Nutrition
FORMATION MIXTE
Auteur(s) : Victoria Auffray Cet article est le deuxième1 d’une série de trois articles sur la nutrition des abeilles. Le prochain article s’intéressera aux outils disponibles pour pallier le manque de nutriments.
Les changements du paysage de la main de l’Homme associés au réchauffement climatique modifient l’échelle de temps sur laquelle les espèces végétales sont disponibles pour les abeilles, mais aussi leur nature. Les abeilles trouvent ainsi moins de diversité florale et sur une période restreinte.
Ces changements sont à l’origine d’un stress alimentaire pour les abeilles. Ce stress affecte directement la santé et la productivité d’une colonie, mais aussi la santé et la physiologie de ses individus. On peut distinguer deux catégories de stress alimentaire, associées ou non : la sous-nutrition (manque de nourriture) et la malnutrition (nourriture de qualité insuffisante).
Des conséquences sur les individus
La physionomie des abeilles est directement modifiée par un stress alimentaire. Les abeilles ouvrières sont de plus petite taille, les ailes et la longueur de leur corps sont réduites. Elles ont moins de réserves corporelles et donc une durée de vite plus courte.
Leurs glandes hypopharyngiennes, qui servent à nourrir le couvain et à la fabrication du miel, sont plus petites, et leurs sécrétions de moins bonne qualité. Cela entraîne un défaut de nourrissage de la reine et du couvain, pouvant engendrer un défaut de ponte et de la mortalité larvaire.
Le stress alimentaire infligé au couvain se traduit par des abeilles adultes avec des déficiences comportementales. De moins bonnes capacités cognitives altèrent leur navigation et leur butinage.

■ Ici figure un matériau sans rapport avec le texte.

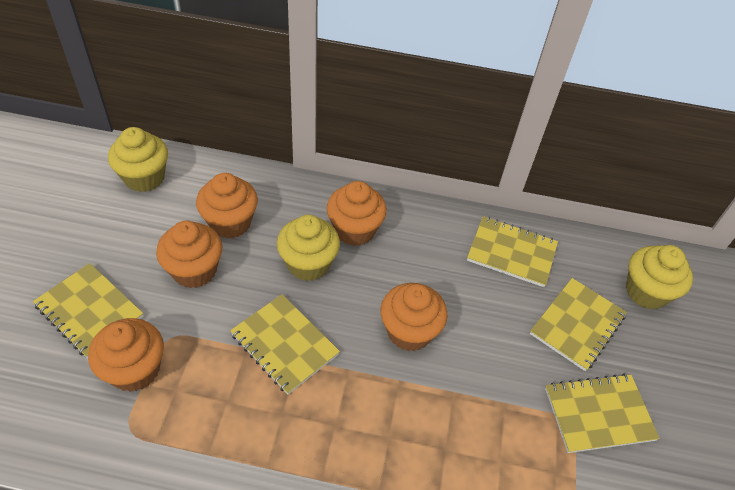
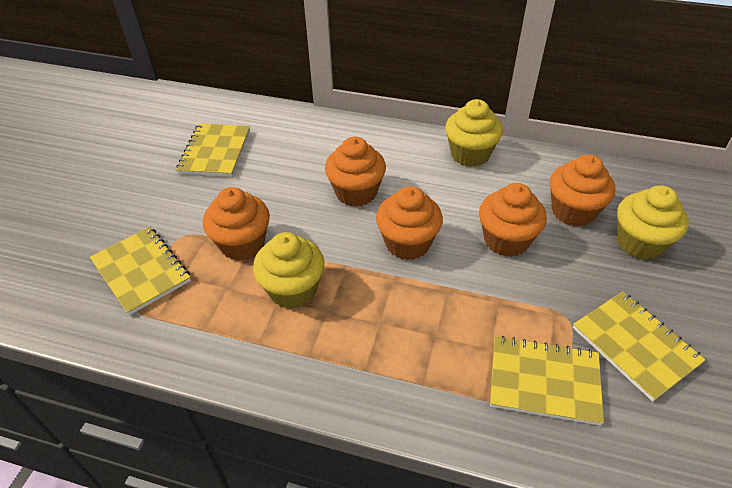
yellow notebook: [33,263,144,358] [230,294,340,395] [467,216,558,287] [530,278,627,371] [545,374,660,453] = 5 -> [90,227,191,315] [176,123,250,177] [490,336,604,426] [573,291,706,402] = 4

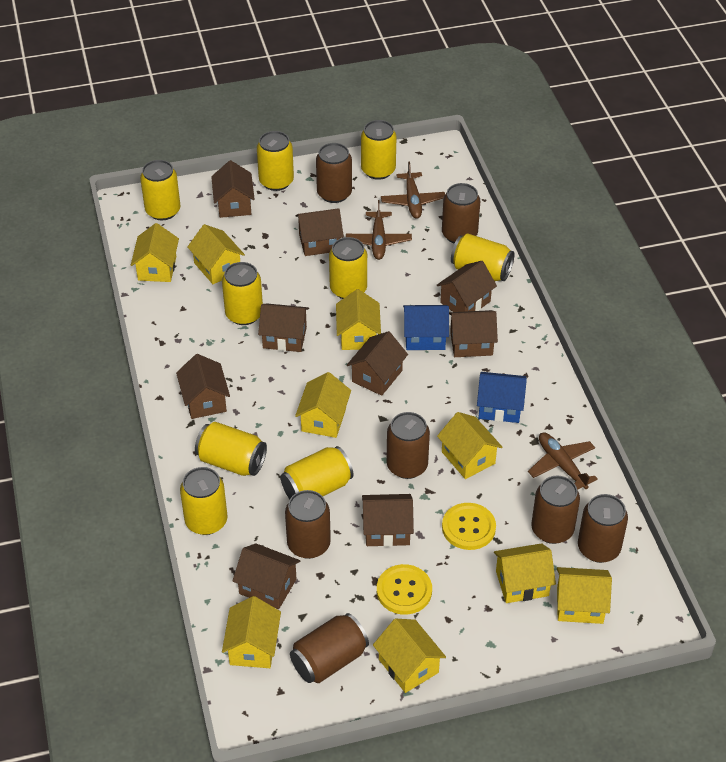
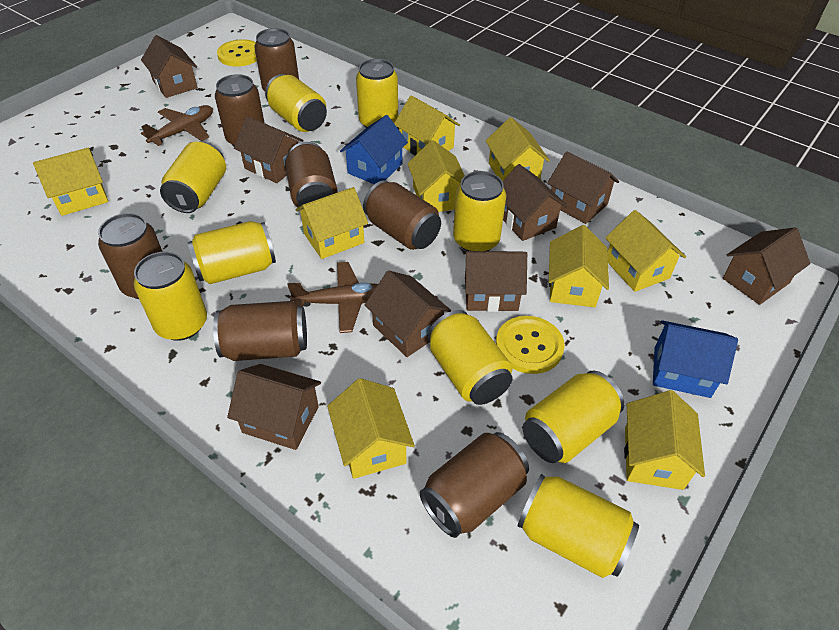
brown house: [176,354,230,419] [211,160,255,218] [233,543,300,609] [258,303,309,352] [295,208,344,256] [347,331,408,396] [362,494,414,547] [436,261,497,312] [449,310,498,357] = 9 -> [141,35,198,98] [227,364,321,450] [234,116,304,183] [365,270,451,357] [463,251,527,312] [503,164,567,241] [547,151,619,224] [723,227,811,305] = 8
brown plane: [346,200,412,260] [381,161,445,219] [528,433,598,490] = 3 -> [141,105,213,146] [287,262,378,333] = 2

La qualité de la danse des abeilles, indispensable pour communiquer sur la localisation des ressources, est également affectée. L’harmonie entre les individus est moins bonne : on observe plus d’impulsivité et d’agressivité entre les abeilles.
Les abeilles ont aussi moins d’énergie pour effectuer les tâches indispensables à la survie de la colonie. Les voyages de butinage nécessitent jusqu’à 30 % de temps supplémentaire, leur temps de repos est aussi allongé. La décision de collecte des butineuses se base sur leur besoin individuel, les orientant vers la collecte de nectar, moins énergivore que celle de pollen.
Des conséquences sur le couvain
Par manque de nectar et donc d’énergie, les soins au couvain sont négligés. En cas de manque avéré de pollen et donc de protéines, les nourrices peuvent aller jusqu’à sacrifier les jeunes larves et les œufs, et les utiliser pour nourrir les larves plus âgées ou les ouvrières. Les larves mâles sont les premières sacrifiées.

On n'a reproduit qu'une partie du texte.